» **Task statement**
Reproduce the listing below with each "chart" swapped for "graph" and every other word unchanged, leaving out the pictures.

» **Saved entries**
*** Begin section ***
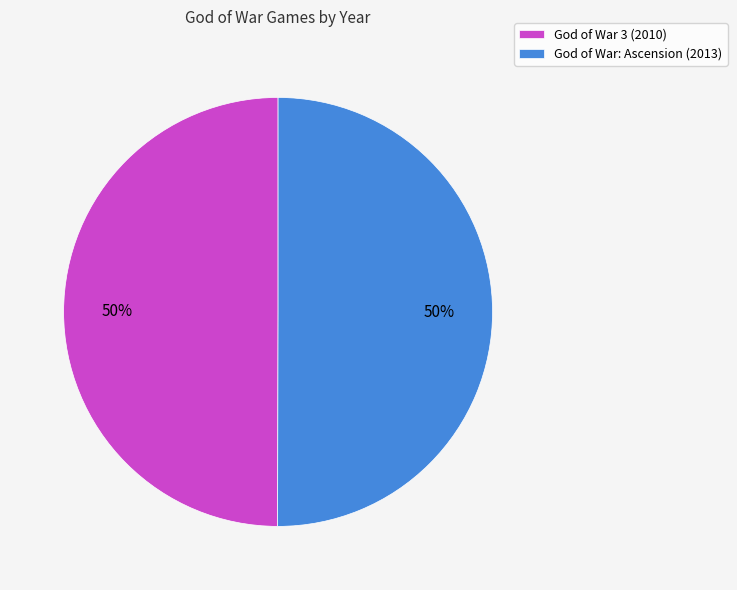

True or false: God of War 3 (2010) accounts for 42% of the total.

False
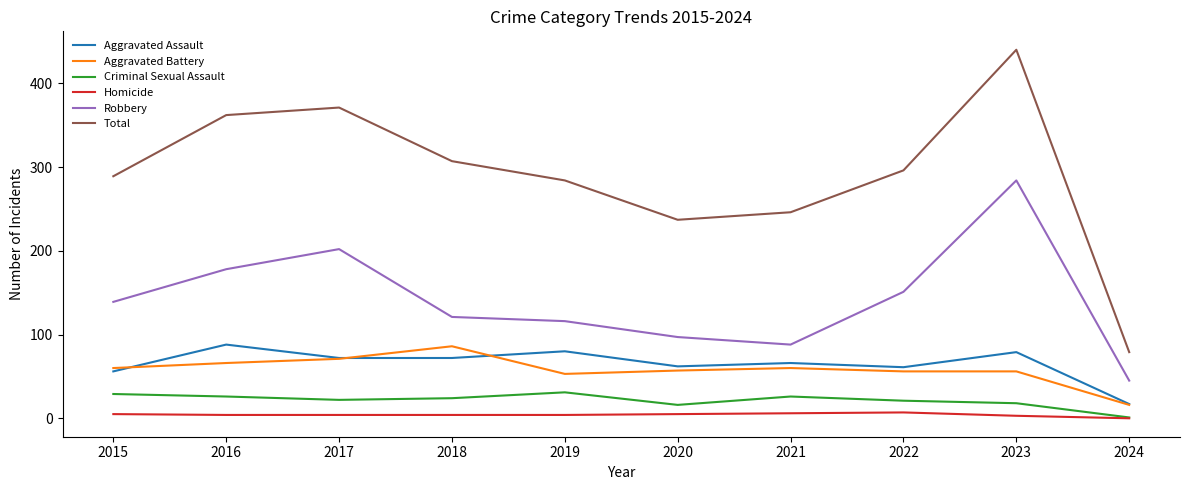

How many lines are shown in the chart?

6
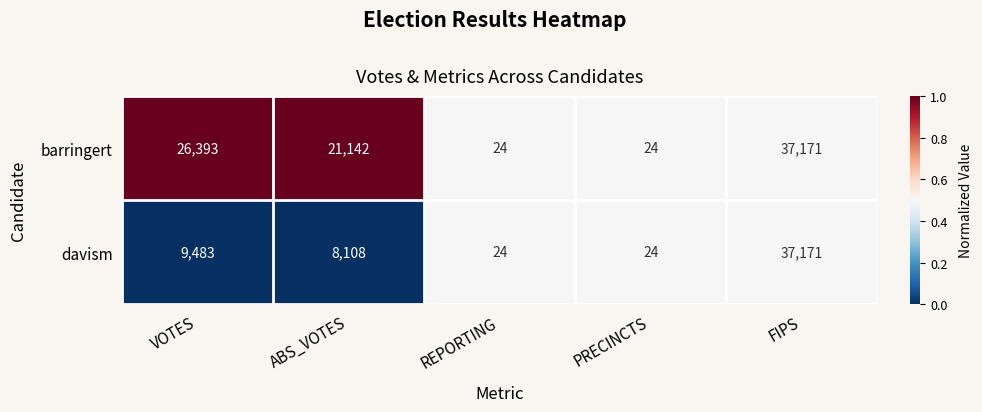

What is the sum of the barringert values at VOTES and ABS_VOTES?

47535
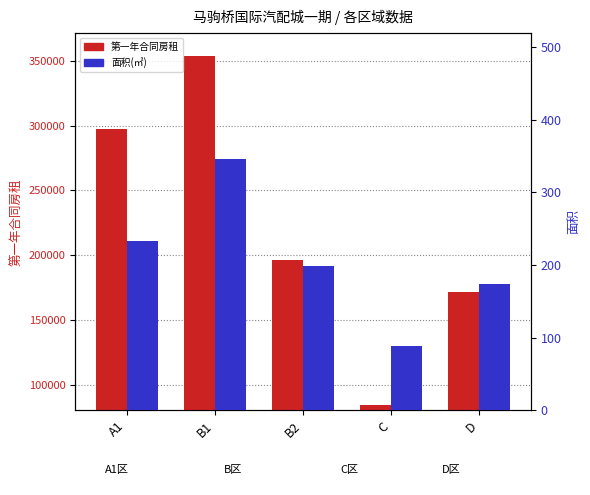

True or false: 第一年合同房租 has a value of 171477 at D.

True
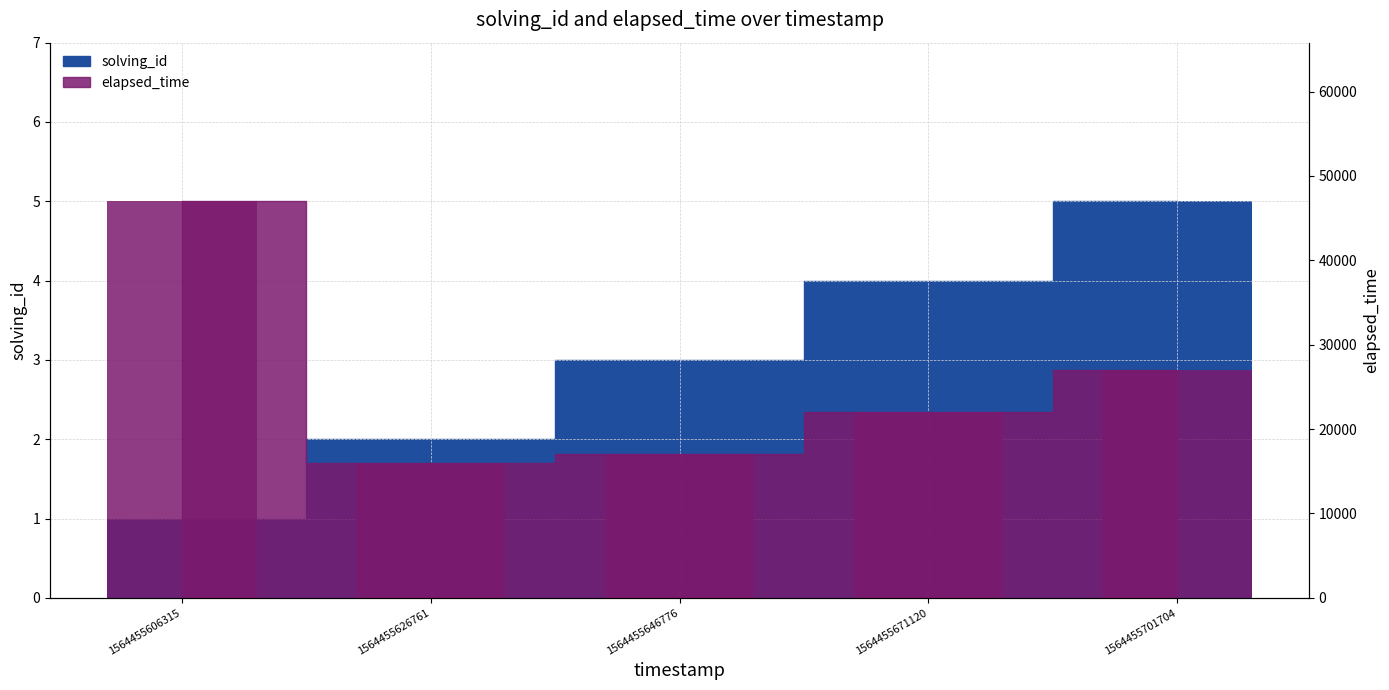

What is the spread (max minus min) of values at 1564455626761?

15998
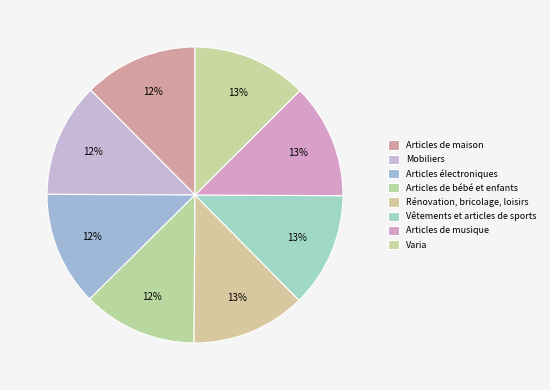

To the nearest percent, what portion does Articles de musique represent?

13%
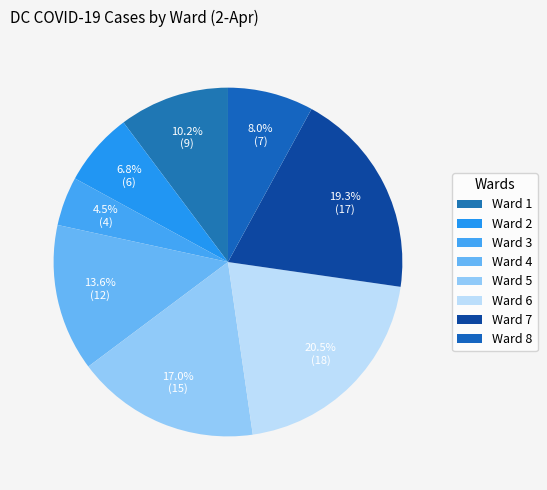

What percentage is the Ward 3 slice, to the nearest percent?

5%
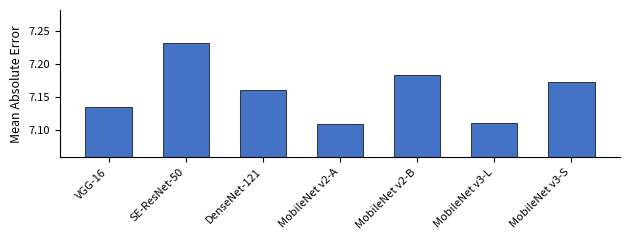

Between DenseNet-121 and MobileNet v2-A, which is larger?

DenseNet-121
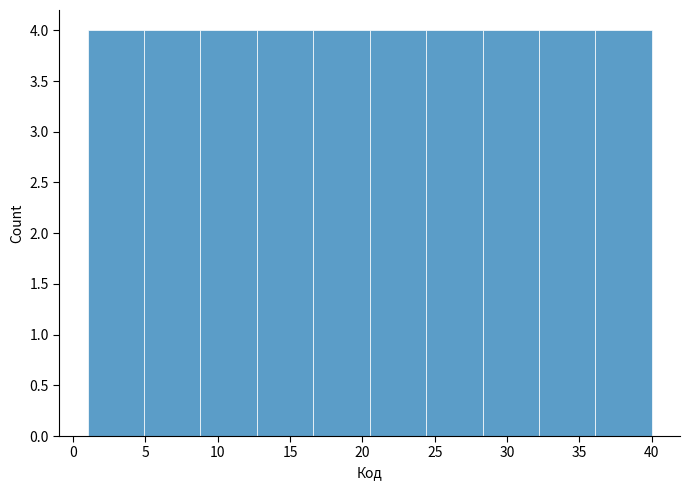

Reading left to right, transcribe this chart: for each bar, give the range it covers on the x-axis and its height. Neither the bar edges nor the heights are printed on the chart, so give them approximately, as read against the axes.

1.0 to 4.9: 4
4.9 to 8.8: 4
8.8 to 12.7: 4
12.7 to 16.6: 4
16.6 to 20.5: 4
20.5 to 24.4: 4
24.4 to 28.3: 4
28.3 to 32.2: 4
32.2 to 36.1: 4
36.1 to 40.0: 4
*** End section ***
» **Result of the exercise**
True or false: God of War 3 (2010) accounts for 42% of the total.

False

How many lines are shown in the graph?

6

What is the sum of the barringert values at VOTES and ABS_VOTES?

47535

True or false: 第一年合同房租 has a value of 171477 at D.

True

What is the spread (max minus min) of values at 1564455626761?

15998

To the nearest percent, what portion does Articles de musique represent?

13%

What percentage is the Ward 3 slice, to the nearest percent?

5%

Between DenseNet-121 and MobileNet v2-A, which is larger?

DenseNet-121

Reading left to right, transcribe this graph: for each bar, give the range it covers on the x-axis and its height. Neither the bar edges nor the heights are printed on the graph, so give them approximately, as read against the axes.

1.0 to 4.9: 4
4.9 to 8.8: 4
8.8 to 12.7: 4
12.7 to 16.6: 4
16.6 to 20.5: 4
20.5 to 24.4: 4
24.4 to 28.3: 4
28.3 to 32.2: 4
32.2 to 36.1: 4
36.1 to 40.0: 4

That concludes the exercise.